* **Activity**
Could you copy exactly the lines from the start of the records through the one containing "billion rides. So", both included, and leave out the pictures?
Data to process Block Start
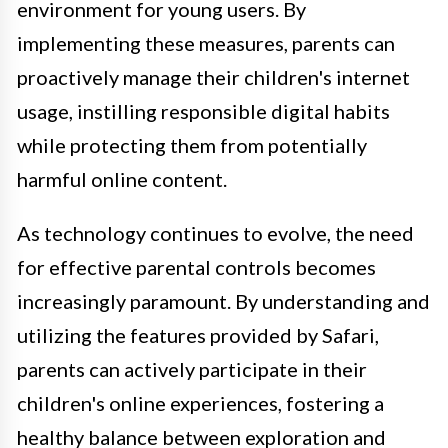
environment for young users. By
implementing these measures, parents can
proactively manage their children's internet
usage, instilling responsible digital habits
while protecting them from potentially
harmful online content.
As technology continues to evolve, the need
for effective parental controls becomes
increasingly paramount. By understanding and
utilizing the features provided by Safari,
parents can actively participate in their
children's online experiences, fostering a
healthy balance between exploration and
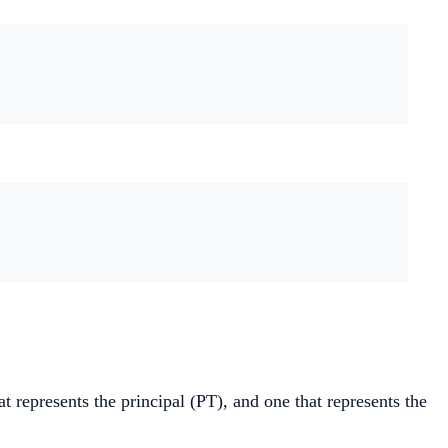
t represents the principal (PT), and one that represents the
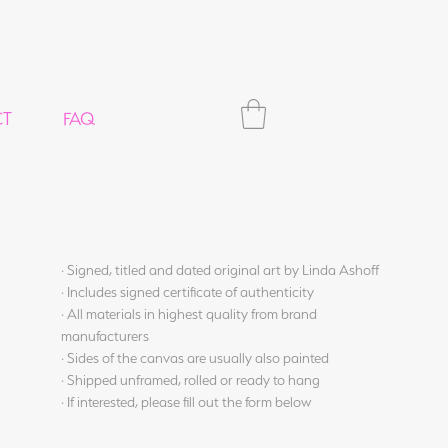
CT
FAQ
· Signed, titled and dated original art by Linda Ashoff
· Includes signed certificate of authenticity
· All materials in highest quality from brand
manufacturers
· Sides of the canvas are usually also painted
· Shipped unframed, rolled or ready to hang
· If interested, please fill out the form below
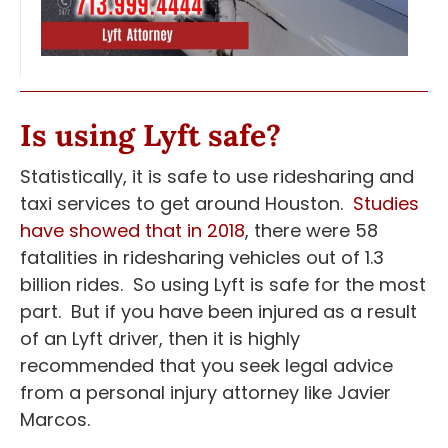
Is using Lyft safe?
Statistically, it is safe to use ridesharing and
taxi services to get around Houston.
Studies
have showed that in 2018
, there were 58
fatalities in ridesharing vehicles out of 1.3
billion rides. So using Lyft is safe for the most
part. But if you have been injured as a result
of an Lyft driver, then it is highly
recommended that you seek legal advice
from a personal injury attorney like Javier
Marcos.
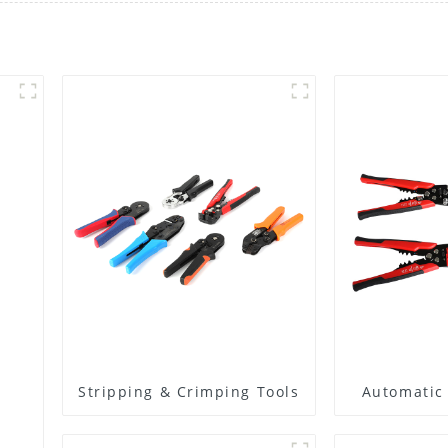
Stripping & Crimping Tools
Automatic 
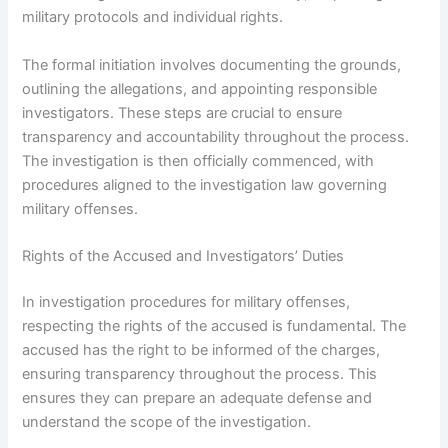
military protocols and individual rights.
The formal initiation involves documenting the grounds,
outlining the allegations, and appointing responsible
investigators. These steps are crucial to ensure
transparency and accountability throughout the process.
The investigation is then officially commenced, with
procedures aligned to the investigation law governing
military offenses.
Rights of the Accused and Investigators’ Duties
In investigation procedures for military offenses,
respecting the rights of the accused is fundamental. The
accused has the right to be informed of the charges,
ensuring transparency throughout the process. This
ensures they can prepare an adequate defense and
understand the scope of the investigation.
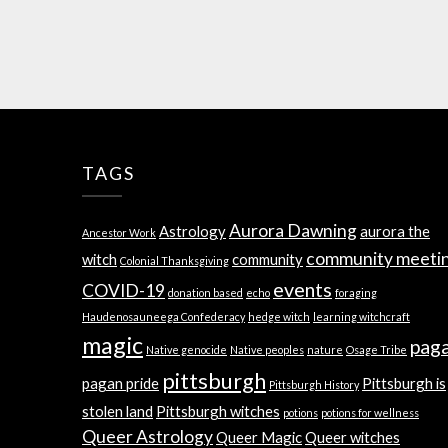
TAGS
Aurora Dawning
Astrology
aurora the
Ancestor Work
community meeti
witch
community
Colonial Thanksgiving
events
COVID-19
donation based
echo
foraging
Haudenosauneega Confederacy
hedge witch
learning witchcraft
magic
pag
Native genocide
Native peoples
nature
Osage Tribe
pittsburgh
pagan pride
Pittsburgh is
Pittsburgh History
stolen land
Pittsburgh witches
potions
potions for wellness
Queer Astrology
Queer Magic
Queer witches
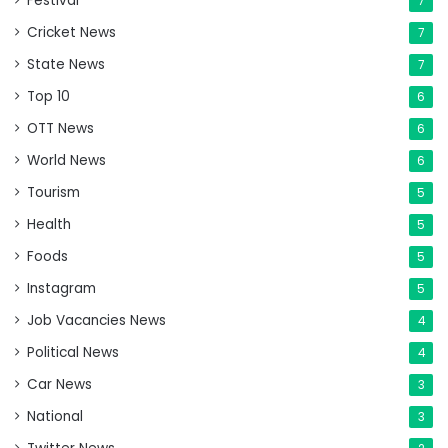
Festival
7
Cricket News
7
State News
7
Top 10
6
OTT News
6
World News
6
Tourism
5
Health
5
Foods
5
Instagram
5
Job Vacancies News
4
Political News
4
Car News
3
National
3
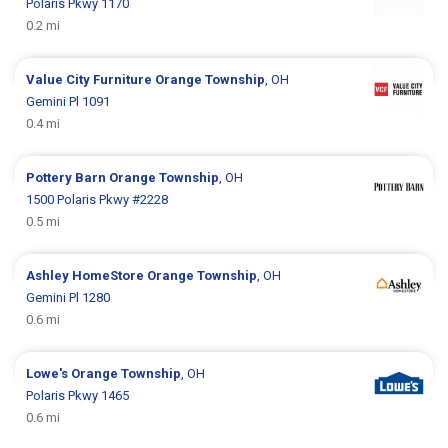
Polaris Pkwy 1170
0.2 mi
Value City Furniture
Orange Township
, OH
Gemini Pl 1091
0.4 mi
Pottery Barn
Orange Township
, OH
1500 Polaris Pkwy #2228
0.5 mi
Ashley HomeStore
Orange Township
, OH
Gemini Pl 1280
0.6 mi
Lowe's
Orange Township
, OH
Polaris Pkwy 1465
0.6 mi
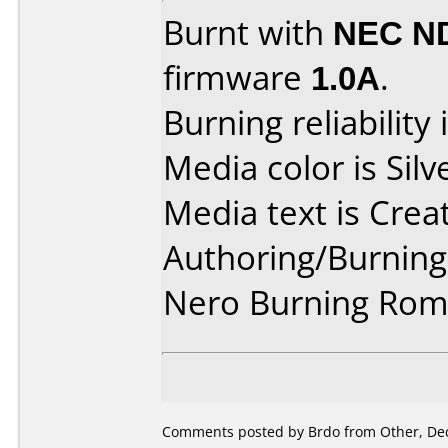
Burnt with
NEC N
firmware
1.0A
.
Burning reliability 
Media color is Silv
Media text is Crea
Authoring/Burnin
Nero Burning Rom 
Comments posted by Brdo from Other, De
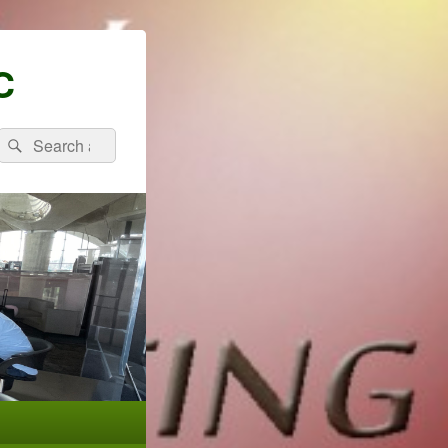
C
Search
Search
for:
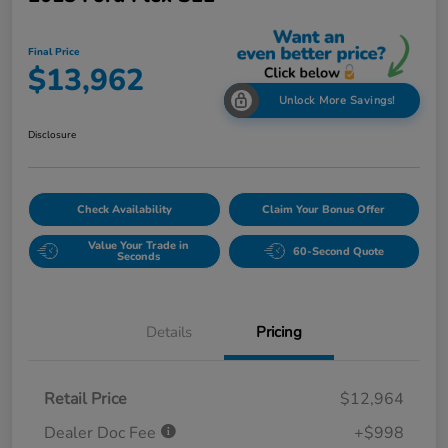
Final Price
$13,962
Unlock More Savings!
Disclosure
Check Availability
Claim Your Bonus Offer
Value Your Trade in
60-Second Quote
Seconds
Details
Pricing
Retail Price
$12,964
Dealer Doc Fee
+$998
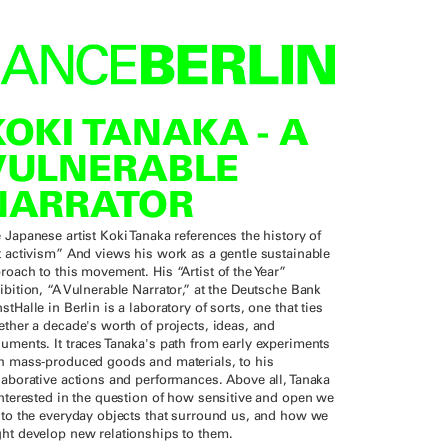
KOKI TANAKA - A
VULNERABLE
NARRATOR
 Japanese artist Koki Tanaka references the history of
t activism” And views his work as a gentle sustainable
roach to this movement. His “Artist of the Year”
ibition, “A Vulnerable Narrator,” at the Deutsche Bank
stHalle in Berlin is a laboratory of sorts, one that ties
ether a decade's worth of projects, ideas, and
uments. It traces Tanaka's path from early experiments
h mass-produced goods and materials, to his
laborative actions and performances. Above all, Tanaka
interested in the question of how sensitive and open we
 to the everyday objects that surround us, and how we
ht develop new relationships to them.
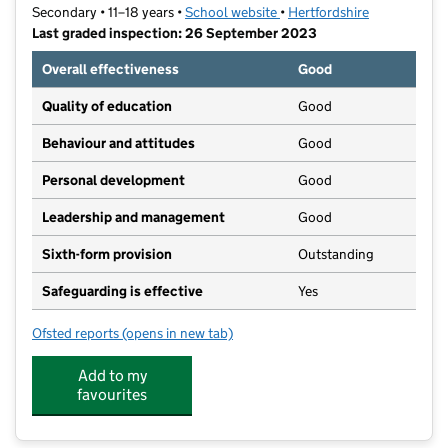
Secondary • 11–18 years •
School website
(opens in new tab)
•
Hertfordshire
Last graded inspection: 26 September 2023
Overall effectiveness
Good
Quality of education
Good
Behaviour and attitudes
Good
Personal development
Good
Leadership and management
Good
Sixth-form provision
Outstanding
Safeguarding is effective
Yes
Ofsted reports
(opens in new tab)
for Ashlyns School
Add to my
favourites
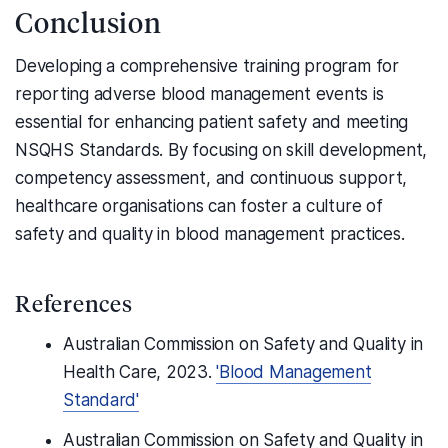
Conclusion
Developing a comprehensive training program for
reporting adverse blood management events is
essential for enhancing patient safety and meeting
NSQHS Standards. By focusing on skill development,
competency assessment, and continuous support,
healthcare organisations can foster a culture of
safety and quality in blood management practices.
References
Australian Commission on Safety and Quality in
Health Care, 2023.
'Blood Management
Standard'
Australian Commission on Safety and Quality in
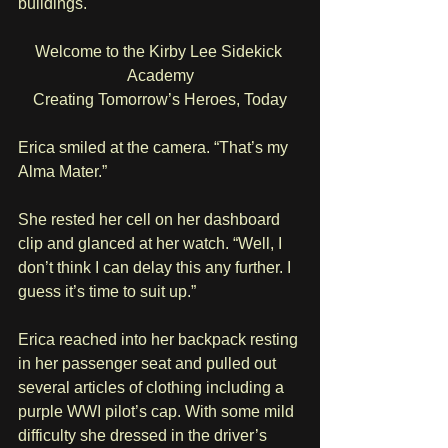
buildings. 
Welcome to the Kirby Lee Sidekick 
Academy
Creating Tomorrow’s Heroes, Today
Erica smiled at the camera. “That’s my 
Alma Mater.”
She rested her cell on her dashboard 
clip and glanced at her watch. “Well, I 
don’t think I can delay this any further. I 
guess it’s time to suit up.”
Erica reached into her backpack resting 
in her passenger seat and pulled out 
several articles of clothing including a 
purple WWI pilot’s cap. With some mild 
difficulty she dressed in the driver’s 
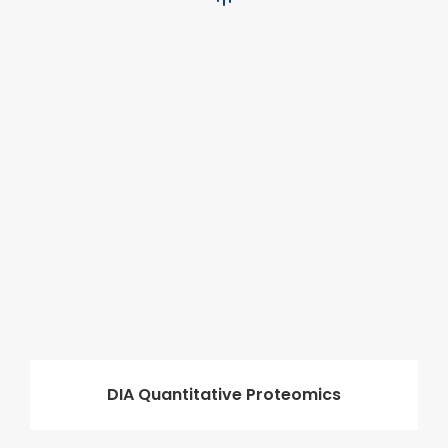
DIA Quantitative Proteomics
Data to process Block End
* **Result of the exercise**
environment for young users. By
implementing these measures, parents can
proactively manage their children's internet
usage, instilling responsible digital habits
while protecting them from potentially
harmful online content.
As technology continues to evolve, the need
for effective parental controls becomes
increasingly paramount. By understanding and
utilizing the features provided by Safari,
parents can actively participate in their
children's online experiences, fostering a
healthy balance between exploration and
t represents the principal (PT), and one that represents the
CT
FAQ
· Signed, titled and dated original art by Linda Ashoff
· Includes signed certificate of authenticity
· All materials in highest quality from brand
manufacturers
· Sides of the canvas are usually also painted
· Shipped unframed, rolled or ready to hang
· If interested, please fill out the form below
Is using Lyft safe?
Statistically, it is safe to use ridesharing and
taxi services to get around Houston.
Studies
have showed that in 2018
, there were 58
fatalities in ridesharing vehicles out of 1.3
billion rides. So using Lyft is safe for the most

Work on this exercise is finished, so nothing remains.